Fmr. Federal Prosecutor Walter Mack: “You have to give the benefit of the doubt to Jim Comey…I think his position was that he had a group of hard-working agents and assessors, evaluators working on it and if, in fact, the memo says what, in fact, it’s purported to say, this would indelibly impact the brains of those investigators working on the case. It might cause them to react in a negative way.


Fmr. DOJ Attorney Michael Zeldin: “You’ve got a recused attorney general, you’ve got a deputy attorney general who perhaps is a witness in this case because of his prior memo alleging that the firing was based on poor Hillary Clinton’s situation. So it may be that he says, ‘I have no one to go to in Justice. I went to senior people in the FBI, names to be disclosed at some point…I didn’t want to interfere with the ongoing investigation of the agents of these issues by surfacing this,’ which is an important factor when you’re in the middle of an important investigation. To demoralize your agents in some way by revealing this is a point that has to be taken into account.”

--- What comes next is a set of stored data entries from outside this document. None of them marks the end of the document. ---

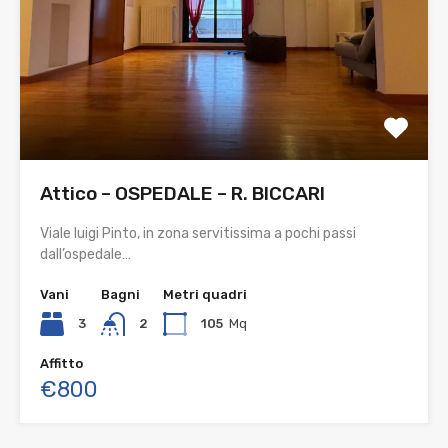
Attico – OSPEDALE – R. BICCARI
Viale luigi Pinto, in zona servitissima a pochi passi
dall’ospedale…
Vani
Bagni
Metri quadri
3
2
105
Mq
Affitto
€800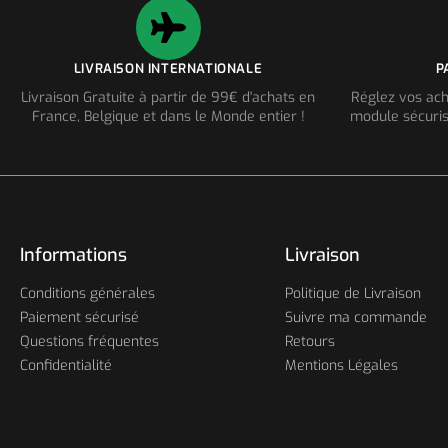
LIVRAISON INTERNATIONALE
P
Livraison Gratuite à partir de 99€ d'achats en
Réglez vos ach
France, Belgique et dans le Monde entier !
module sécuris
Informations
Livraison
Conditions générales
Politique de Livraison
Paiement sécurisé
Suivre ma commande
Questions fréquentes
Retours
Confidentialité
Mentions Légales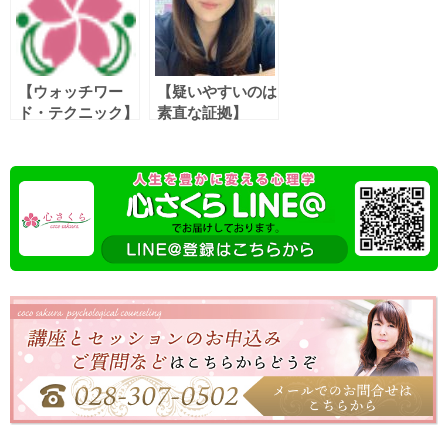
【ウォッチワー
【疑いやすいのは
ド・テクニック】
素直な証拠】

Former FBI Special Agent Steve More:” “[Comey] went back to the office, he got his lawyers around and he said what are we going to do? Do I call the Justice Department? You mean the one that works for the guy who you’re about to, say, committed a crime that might result in impeachment? No, you sit there and the FBI does this as a matter of policy of course. You make your case, and then you go public. And so, people are saying that he’s not going to talk to – not going to notify a person who reports directly to the suspect, it makes no sense that he would even do that. So, that to me is not even a persuasive argument…The fact that Comey didn’t immediately report it to somebody who worked for Trump means nothing.” [Newsroom, CNN, 5/17/17]

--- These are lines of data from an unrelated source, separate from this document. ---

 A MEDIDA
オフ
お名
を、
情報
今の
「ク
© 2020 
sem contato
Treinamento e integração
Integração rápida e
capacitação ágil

Former FBI Special Agent Steve More: “I’ve heard this all day, that Comey didn’t say anything. Well, the FBI is not like the police. I mean, when, when Donald Trump said something that Comey obviously felt was criminal in nature or potentially criminal in nature, he doesn’t pull out a gun and say you’re under arrest.” [Newsroom, CNN, 5/17/17]

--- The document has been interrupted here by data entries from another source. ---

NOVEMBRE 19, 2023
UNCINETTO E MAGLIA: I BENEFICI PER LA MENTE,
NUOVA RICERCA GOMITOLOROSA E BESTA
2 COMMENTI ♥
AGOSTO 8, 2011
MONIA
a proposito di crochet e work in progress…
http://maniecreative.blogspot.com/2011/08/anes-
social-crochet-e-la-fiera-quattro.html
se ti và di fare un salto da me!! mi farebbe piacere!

Lawfare's Bobby Chesney: “There is no basis for claiming that Jim Comey took affirmative steps to conceal any alleged obstruction by Donald Trump.  To argue that Comey somehow affirmatively concealed something by taking care with who got to see his memo entirely collapses this distinction, and would extend liability for misprision to just about every criminal investigator and prosecutor in this country (given how routine it is for both investigators and prosecutors to create but limit circulation of documents with evidentiary content in this sense).”